[[ RECORDS, beginning ]]

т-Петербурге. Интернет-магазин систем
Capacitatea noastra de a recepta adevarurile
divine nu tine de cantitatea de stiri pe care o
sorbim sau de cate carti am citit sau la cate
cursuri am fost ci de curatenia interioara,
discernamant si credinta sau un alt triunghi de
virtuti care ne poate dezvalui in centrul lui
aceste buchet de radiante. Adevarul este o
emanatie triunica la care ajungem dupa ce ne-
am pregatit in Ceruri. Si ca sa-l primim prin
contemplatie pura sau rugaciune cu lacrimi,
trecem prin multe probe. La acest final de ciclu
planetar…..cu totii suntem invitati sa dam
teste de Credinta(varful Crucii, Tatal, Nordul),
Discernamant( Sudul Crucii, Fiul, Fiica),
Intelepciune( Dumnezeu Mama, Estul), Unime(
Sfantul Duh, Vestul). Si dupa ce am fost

[[ RECORDS, end ]]

▶ [WHAT IS EXPECTED]:
Look through the data and show every line containing "prin".

▶ [WRITTEN ANSWER]:
am pregatit in Ceruri. Si ca sa-l primim prin
trecem prin multe probe. La acest final de ciclu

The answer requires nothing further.